Task inputs

★ ★ ★ ★ ★

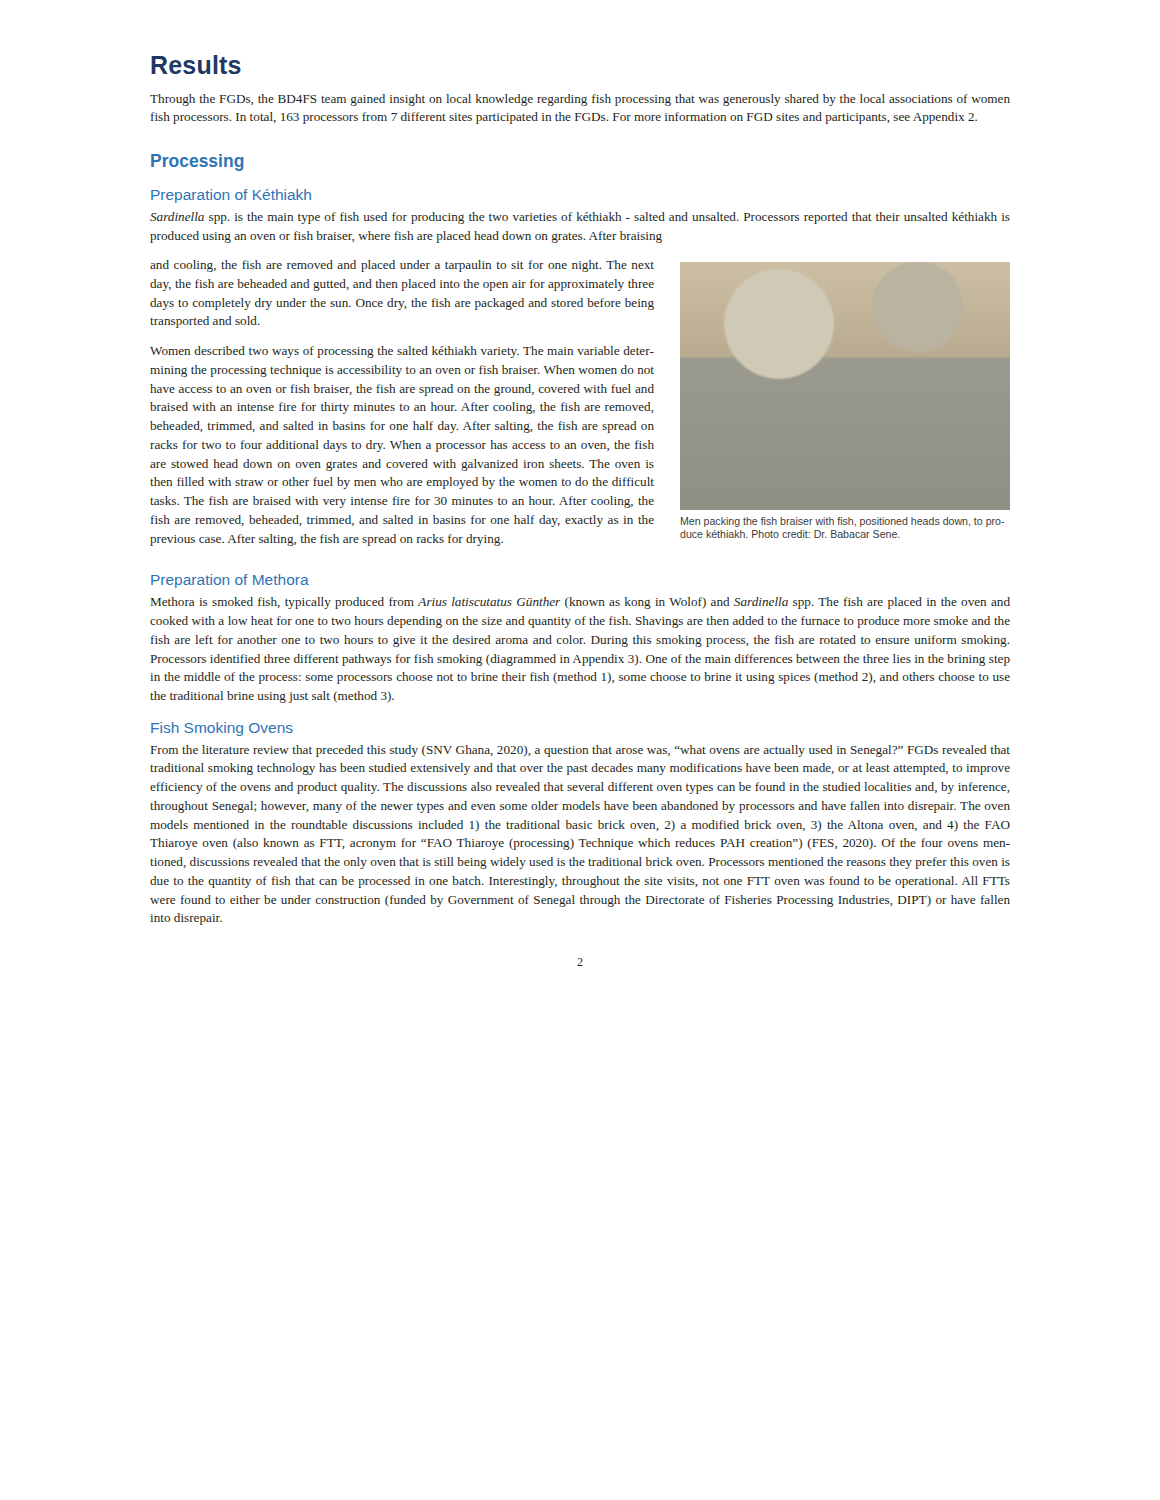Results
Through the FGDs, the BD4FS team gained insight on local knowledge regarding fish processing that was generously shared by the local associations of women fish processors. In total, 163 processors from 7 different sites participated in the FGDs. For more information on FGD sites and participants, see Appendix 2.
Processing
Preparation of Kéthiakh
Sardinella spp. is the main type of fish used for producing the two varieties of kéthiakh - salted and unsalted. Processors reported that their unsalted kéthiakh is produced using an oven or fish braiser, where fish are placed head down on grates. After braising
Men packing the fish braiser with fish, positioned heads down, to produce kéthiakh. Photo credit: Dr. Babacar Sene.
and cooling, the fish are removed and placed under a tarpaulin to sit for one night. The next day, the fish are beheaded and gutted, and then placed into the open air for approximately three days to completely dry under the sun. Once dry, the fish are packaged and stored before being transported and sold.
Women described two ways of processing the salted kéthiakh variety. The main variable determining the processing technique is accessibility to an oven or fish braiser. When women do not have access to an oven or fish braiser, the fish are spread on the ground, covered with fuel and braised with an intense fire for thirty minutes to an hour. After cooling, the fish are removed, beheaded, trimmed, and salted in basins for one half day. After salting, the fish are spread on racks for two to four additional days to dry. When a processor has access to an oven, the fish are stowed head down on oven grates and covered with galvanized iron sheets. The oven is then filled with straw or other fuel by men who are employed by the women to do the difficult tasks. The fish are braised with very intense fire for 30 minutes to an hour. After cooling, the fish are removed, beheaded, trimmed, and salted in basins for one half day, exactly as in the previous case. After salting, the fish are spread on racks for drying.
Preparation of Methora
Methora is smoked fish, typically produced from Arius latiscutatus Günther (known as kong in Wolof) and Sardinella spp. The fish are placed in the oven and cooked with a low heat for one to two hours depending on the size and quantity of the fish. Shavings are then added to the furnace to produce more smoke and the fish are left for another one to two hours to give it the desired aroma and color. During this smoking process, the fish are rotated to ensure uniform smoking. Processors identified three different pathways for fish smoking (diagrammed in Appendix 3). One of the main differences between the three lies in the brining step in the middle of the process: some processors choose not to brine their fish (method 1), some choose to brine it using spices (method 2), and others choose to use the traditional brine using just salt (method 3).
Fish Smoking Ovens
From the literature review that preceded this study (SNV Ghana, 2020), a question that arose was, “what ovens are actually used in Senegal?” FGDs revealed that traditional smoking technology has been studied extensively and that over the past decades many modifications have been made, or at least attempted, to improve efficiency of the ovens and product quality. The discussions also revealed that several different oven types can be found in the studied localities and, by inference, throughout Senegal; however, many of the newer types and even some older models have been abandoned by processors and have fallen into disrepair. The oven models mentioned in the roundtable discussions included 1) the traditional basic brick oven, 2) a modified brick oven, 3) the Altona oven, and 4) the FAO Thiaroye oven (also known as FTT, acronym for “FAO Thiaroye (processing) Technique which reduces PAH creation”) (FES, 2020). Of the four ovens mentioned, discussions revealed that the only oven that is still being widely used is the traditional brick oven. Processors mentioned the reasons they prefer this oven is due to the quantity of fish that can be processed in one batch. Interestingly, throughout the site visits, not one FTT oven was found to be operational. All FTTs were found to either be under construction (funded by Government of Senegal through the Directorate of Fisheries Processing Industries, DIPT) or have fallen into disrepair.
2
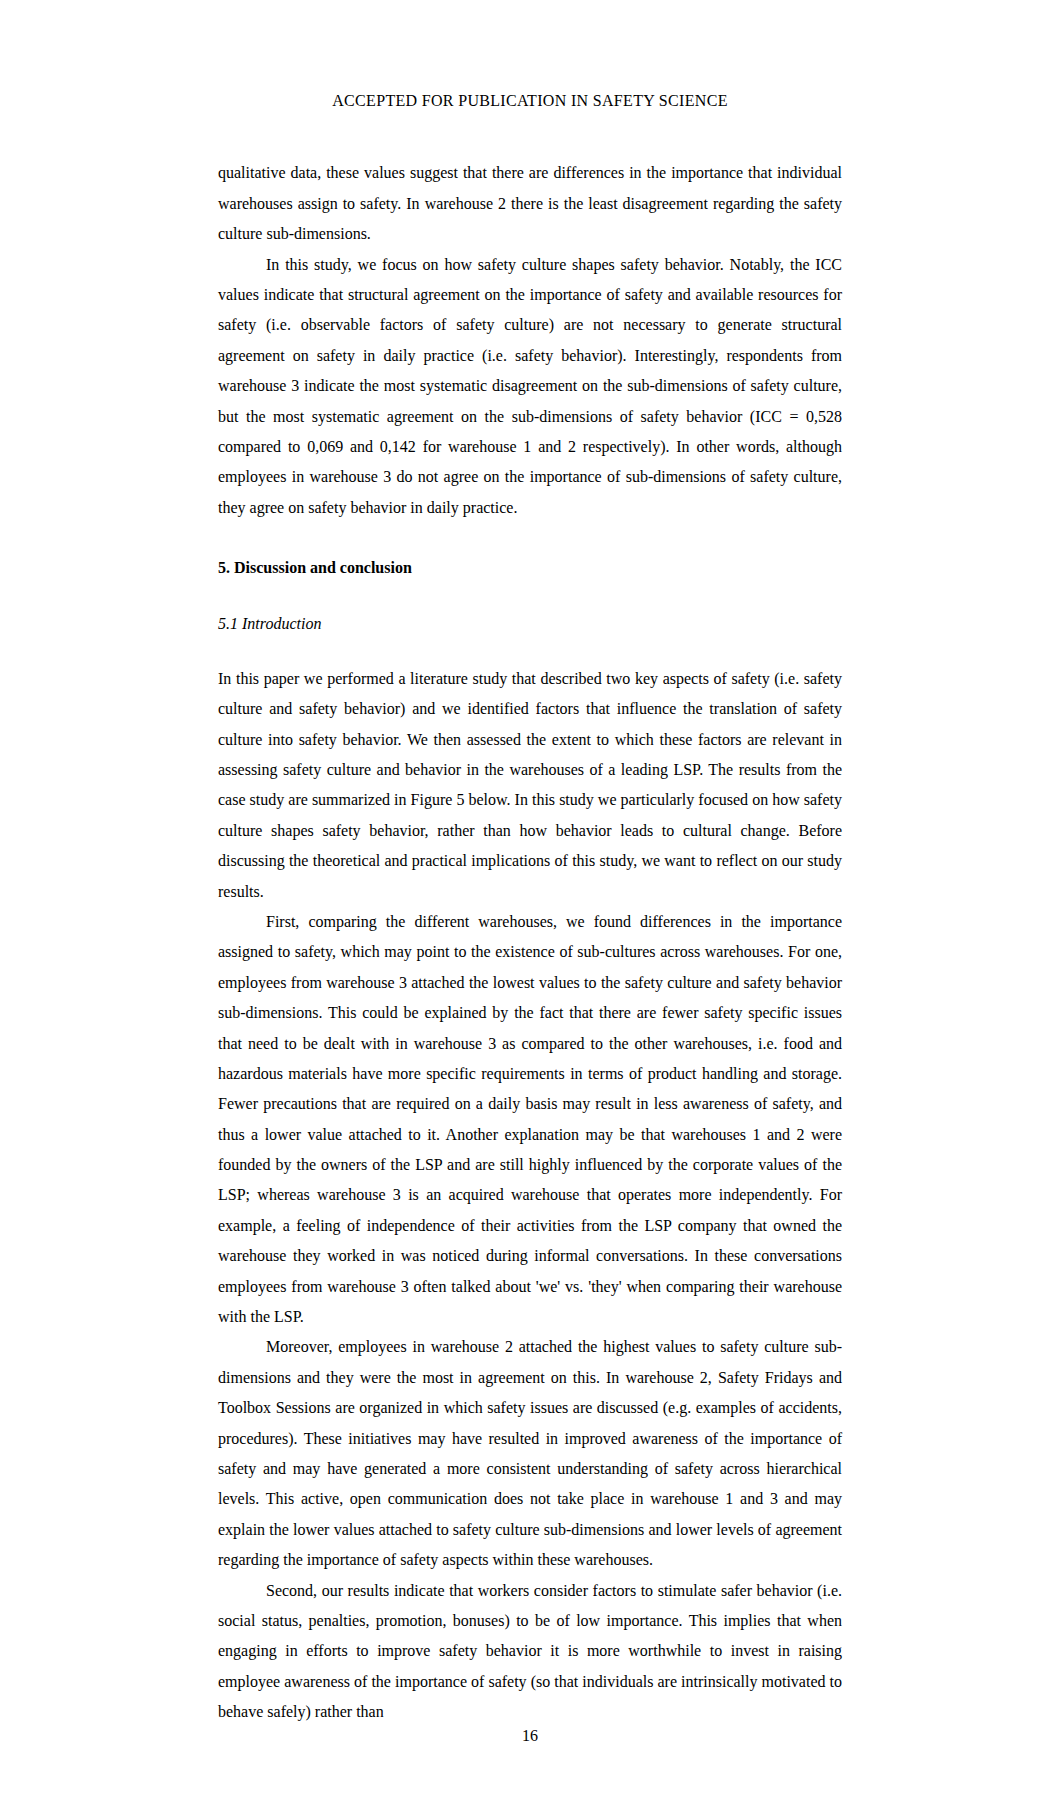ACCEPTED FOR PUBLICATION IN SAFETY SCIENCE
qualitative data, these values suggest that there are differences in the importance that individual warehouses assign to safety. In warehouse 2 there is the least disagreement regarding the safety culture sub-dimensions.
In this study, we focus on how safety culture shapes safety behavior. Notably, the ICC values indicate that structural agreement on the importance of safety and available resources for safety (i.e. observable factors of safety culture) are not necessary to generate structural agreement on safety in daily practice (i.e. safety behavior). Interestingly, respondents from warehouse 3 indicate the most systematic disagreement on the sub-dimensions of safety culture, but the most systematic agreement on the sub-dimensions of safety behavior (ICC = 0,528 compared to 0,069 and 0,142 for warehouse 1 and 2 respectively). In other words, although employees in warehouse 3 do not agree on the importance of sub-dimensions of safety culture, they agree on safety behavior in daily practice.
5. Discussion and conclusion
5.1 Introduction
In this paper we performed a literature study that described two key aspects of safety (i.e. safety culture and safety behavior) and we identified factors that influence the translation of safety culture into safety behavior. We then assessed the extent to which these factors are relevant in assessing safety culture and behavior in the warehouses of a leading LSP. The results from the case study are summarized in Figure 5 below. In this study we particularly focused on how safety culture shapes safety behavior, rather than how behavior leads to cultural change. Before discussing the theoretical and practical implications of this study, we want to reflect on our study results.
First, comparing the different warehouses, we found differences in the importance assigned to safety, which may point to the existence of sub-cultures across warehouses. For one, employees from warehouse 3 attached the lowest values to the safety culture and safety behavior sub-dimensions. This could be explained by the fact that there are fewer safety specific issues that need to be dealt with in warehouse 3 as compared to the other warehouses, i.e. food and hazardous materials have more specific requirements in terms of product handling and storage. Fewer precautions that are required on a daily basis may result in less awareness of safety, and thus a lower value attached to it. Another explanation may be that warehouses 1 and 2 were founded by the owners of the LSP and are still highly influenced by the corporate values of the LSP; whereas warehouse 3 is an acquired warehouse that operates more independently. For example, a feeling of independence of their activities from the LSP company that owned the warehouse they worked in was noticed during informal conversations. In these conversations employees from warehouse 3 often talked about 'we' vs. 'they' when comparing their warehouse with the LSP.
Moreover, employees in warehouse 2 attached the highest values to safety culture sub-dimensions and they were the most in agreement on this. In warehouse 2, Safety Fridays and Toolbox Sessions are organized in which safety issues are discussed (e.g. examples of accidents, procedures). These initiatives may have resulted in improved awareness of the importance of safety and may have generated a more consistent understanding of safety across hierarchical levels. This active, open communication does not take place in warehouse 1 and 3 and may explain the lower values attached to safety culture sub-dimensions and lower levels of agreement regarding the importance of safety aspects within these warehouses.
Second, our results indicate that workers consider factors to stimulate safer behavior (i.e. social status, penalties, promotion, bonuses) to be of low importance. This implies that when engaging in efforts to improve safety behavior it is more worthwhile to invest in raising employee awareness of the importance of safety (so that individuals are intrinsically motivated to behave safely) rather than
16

★ ★ ★ ★ ★

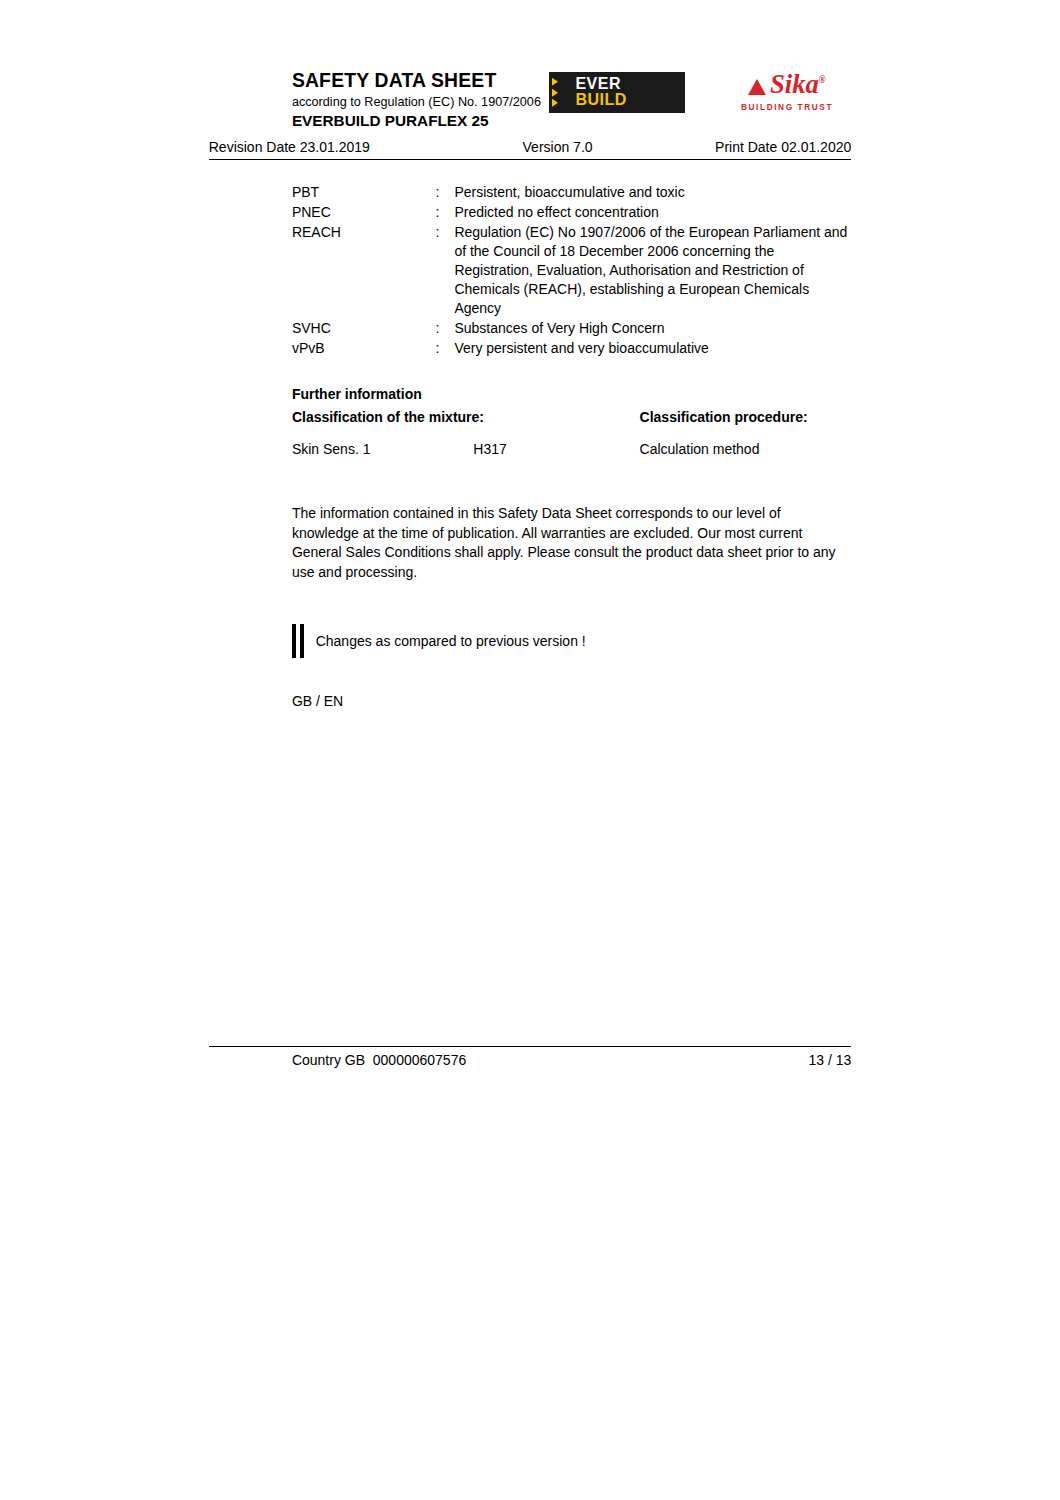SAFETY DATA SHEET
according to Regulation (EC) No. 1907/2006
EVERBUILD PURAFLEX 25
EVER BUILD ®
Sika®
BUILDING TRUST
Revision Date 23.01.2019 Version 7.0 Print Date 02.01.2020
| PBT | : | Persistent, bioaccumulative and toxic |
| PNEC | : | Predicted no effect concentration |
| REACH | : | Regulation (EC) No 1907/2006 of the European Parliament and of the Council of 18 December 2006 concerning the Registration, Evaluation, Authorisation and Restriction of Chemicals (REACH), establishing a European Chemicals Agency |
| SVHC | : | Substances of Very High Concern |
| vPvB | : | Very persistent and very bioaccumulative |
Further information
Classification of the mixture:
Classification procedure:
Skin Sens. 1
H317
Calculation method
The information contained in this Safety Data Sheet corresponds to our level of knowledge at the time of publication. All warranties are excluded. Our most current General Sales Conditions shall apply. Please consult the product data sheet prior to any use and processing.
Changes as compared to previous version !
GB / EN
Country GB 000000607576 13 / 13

★ ★ ★ ★ ★

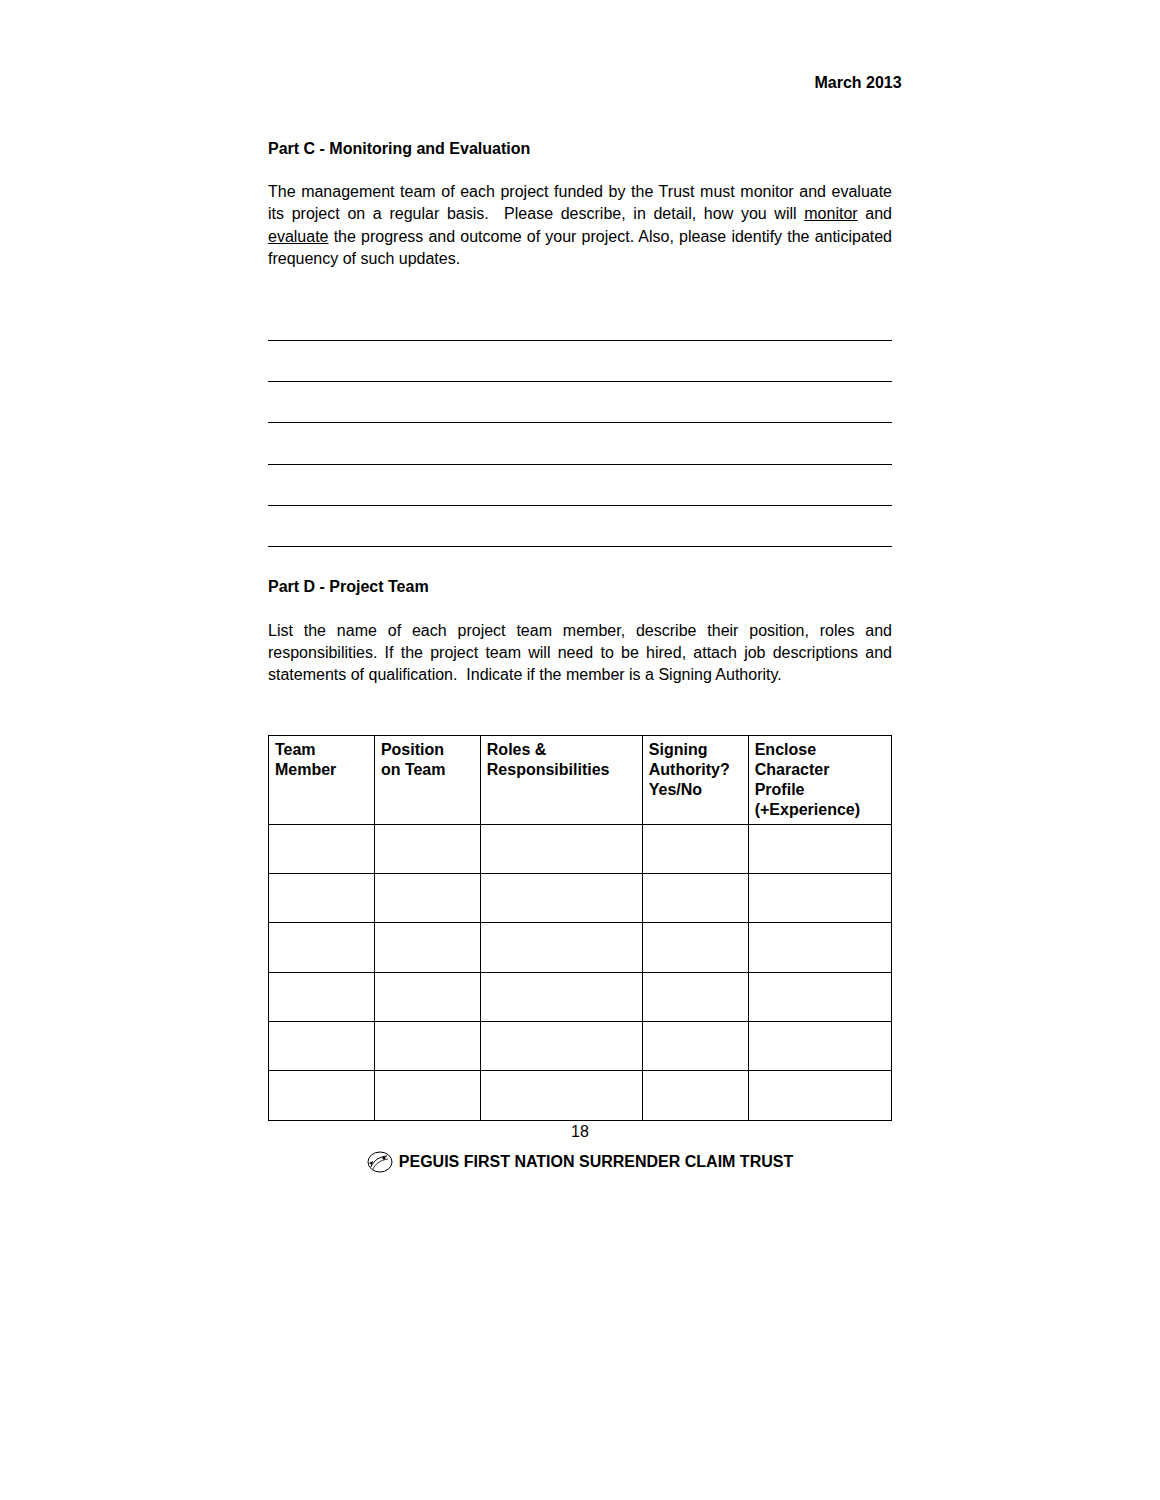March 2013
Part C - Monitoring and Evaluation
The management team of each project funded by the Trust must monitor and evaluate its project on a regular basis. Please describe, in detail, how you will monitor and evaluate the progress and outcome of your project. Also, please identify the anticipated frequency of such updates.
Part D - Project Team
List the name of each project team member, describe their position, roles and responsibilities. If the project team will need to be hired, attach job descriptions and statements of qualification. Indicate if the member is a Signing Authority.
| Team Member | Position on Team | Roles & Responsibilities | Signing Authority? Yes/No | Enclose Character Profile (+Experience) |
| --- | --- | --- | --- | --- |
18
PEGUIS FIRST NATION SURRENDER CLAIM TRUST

★ ★ ★ ★ ★

What is required
In the entries above, find each line with the string "women" and copy it.

Result
Through the FGDs, the BD4FS team gained insight on local knowledge regarding fish processing that was generously shared by the local associations of women fish processors. In total, 163 processors from 7 different sites participated in the FGDs. For more information on FGD sites and participants, see Appendix 2.
Women described two ways of processing the salted kéthiakh variety. The main variable determining the processing technique is accessibility to an oven or fish braiser. When women do not have access to an oven or fish braiser, the fish are spread on the ground, covered with fuel and braised with an intense fire for thirty minutes to an hour. After cooling, the fish are removed, beheaded, trimmed, and salted in basins for one half day. After salting, the fish are spread on racks for two to four additional days to dry. When a processor has access to an oven, the fish are stowed head down on oven grates and covered with galvanized iron sheets. The oven is then filled with straw or other fuel by men who are employed by the women to do the difficult tasks. The fish are braised with very intense fire for 30 minutes to an hour. After cooling, the fish are removed, beheaded, trimmed, and salted in basins for one half day, exactly as in the previous case. After salting, the fish are spread on racks for drying.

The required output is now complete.